Most colleges and universities have denominational chaplains on campus who are employed by their denominations, i.e., Baptist, Methodist, Catholic and Jewish. The denominational chaplains usually fall under the supervision of the university chaplain.

Columbia University chaplain, the Rev. Dr. Jewelnel Davis, says there are about 17 different religious life advisors who report to her--including spiritual leaders from the Muslim, Hindu and Buddhist traditions. One of the great strengths of the African-American clergy, she and others say, is their experience working with a variety of religious groups.

All follow the inclusive, cutting-edge tradition of the Rev. Dr. Howard Thurman, who became the first Black university chaplain at a major White institution when he assumed the position at Boston University in 1953.

"We bring with us a sense of the rich prophetic and redemptive traditions of Black religion and spirituality," says the Rev. Dr. Frederick J. Streets, Yale University chaplain. "In our role as university chaplain, our constituents are influenced ... by these dimensions of our experiences which contribute to our students' intellectual life, spiritual formation and vision of society."

In addition to Dr. Streets (Yale), Dr. Gomes (Harvard) and Rev. Davis (Columbia), the other university chaplains include the Rev. William C. Gipson (University of Pennsylvania) and the Rev. Kenneth I. Clarke, Sr. (Cornell). In addition, the Rev. Dr. Stuart C. Lord oversees the Dartmouth College chaplaincy office and the assistant university chaplains are the Rev. Deborah K. Blanks (Princeton) and the Rev. Sakena De Young-Scaggs (Brown).

In Thurman's seminal book Meditations of the Heart, he wrote, "This is the first miracle, a man becomes his dreams; then it is that the line between what he does and is and his dream melts away."

These Ivy League chaplains, recipients of Thurman's mantle, are living out his dream and their own.

THE REV. KENNETH I. CLARKE SR. was selected as director of Cornell United Religious Work in 2001. He is responsible for the administration and coordination of religious affairs, and the administration of the campus interfaith center and Sage Chapel.
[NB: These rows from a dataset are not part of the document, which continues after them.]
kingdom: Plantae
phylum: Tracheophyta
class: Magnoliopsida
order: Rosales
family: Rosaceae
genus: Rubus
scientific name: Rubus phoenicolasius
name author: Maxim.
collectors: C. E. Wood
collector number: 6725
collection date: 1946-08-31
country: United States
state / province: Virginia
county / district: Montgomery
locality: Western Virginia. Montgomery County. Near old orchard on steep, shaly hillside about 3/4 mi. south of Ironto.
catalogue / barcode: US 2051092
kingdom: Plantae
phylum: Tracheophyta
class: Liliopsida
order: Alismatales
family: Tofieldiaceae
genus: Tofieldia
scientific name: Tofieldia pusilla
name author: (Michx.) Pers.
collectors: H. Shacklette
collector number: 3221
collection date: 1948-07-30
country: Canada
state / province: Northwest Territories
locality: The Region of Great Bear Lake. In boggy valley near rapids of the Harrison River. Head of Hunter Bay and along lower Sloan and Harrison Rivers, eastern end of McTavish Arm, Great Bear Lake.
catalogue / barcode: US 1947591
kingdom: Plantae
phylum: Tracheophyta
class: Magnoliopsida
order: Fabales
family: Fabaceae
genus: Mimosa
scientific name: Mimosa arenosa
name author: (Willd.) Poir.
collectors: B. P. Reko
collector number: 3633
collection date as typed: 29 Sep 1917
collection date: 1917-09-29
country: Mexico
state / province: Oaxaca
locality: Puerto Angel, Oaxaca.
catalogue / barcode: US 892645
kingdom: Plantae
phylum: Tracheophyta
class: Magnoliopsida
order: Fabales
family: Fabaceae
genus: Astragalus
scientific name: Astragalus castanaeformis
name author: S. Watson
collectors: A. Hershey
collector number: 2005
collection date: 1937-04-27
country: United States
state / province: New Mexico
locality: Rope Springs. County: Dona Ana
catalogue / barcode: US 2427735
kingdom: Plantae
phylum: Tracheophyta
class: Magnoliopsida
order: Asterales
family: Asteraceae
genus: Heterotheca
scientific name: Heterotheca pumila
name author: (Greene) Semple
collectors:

Rev. Clarke works with more than 20 full-time chaplains and 25 religious and spiritual organizations.

THE REV. JEWELNEL DAVIS has been the university chaplain and the director of the Earl Hall Center at Columbia University since 1996. A Baptist minister, Rev. Davis was recently appointed associate provost. She became interested in university chaplaincy while studying Judaism. During her more than two decades in the ministry, she has held several faculty positions, including higher education administrator.

THE REV. DR. PETER J. GOMES has served as the Pusey Minister in the Memorial Church at Harvard University since 1970 and as the Plummer Professor of Christian Morals since 1974. A Baptist minister, Dr. Gomes is in charge of the university's chaplaincy, and has also published 10 volumes of sermons, and numerous articles and papers.

THE REV. DR. FREDERICK J. (JERRY) STREETS was appoint ed chaplain of Yale University and senior pastor of the Church of Christ in Yale in 1992. A Baptist minister, Dr. Streets is also a member of the faculty at the Yale Divinity School, a senior consultant with the Harvard University Program in Refugee Trauma, and he is the author of the recently released Preaching in the New Millennium.

THE REV. WILLIAM C. GIBSON has been university chaplain and special advisor to the president at the University of Pennsylvania since 1996. He also serves as interim pastor to two New Jersey congregations, New Salem Baptist Church in Trenton, N.J., and First Baptist Church in Princeton, N.J.